ACTIVITY: Please reproduce every line of the records below word for word, leaving out the pictures.

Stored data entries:
=== Begin Enclosure ===

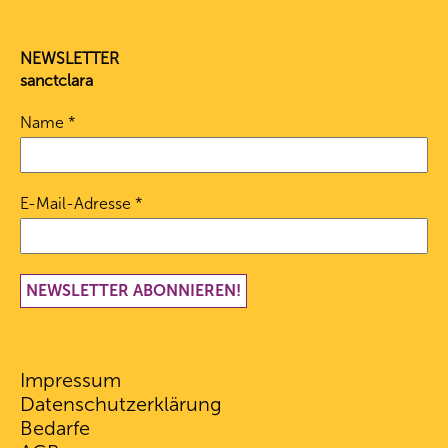
NEWSLETTER
sanctclara
Name
*
E-Mail-Adresse
*
Impressum
Datenschutz­erklärung
Bedarfe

=== End Enclosure ===

RESPONSE TO THE EXERCISE:
NEWSLETTER
sanctclara
Name
*
E-Mail-Adresse
*
Impressum
Datenschutz­erklärung
Bedarfe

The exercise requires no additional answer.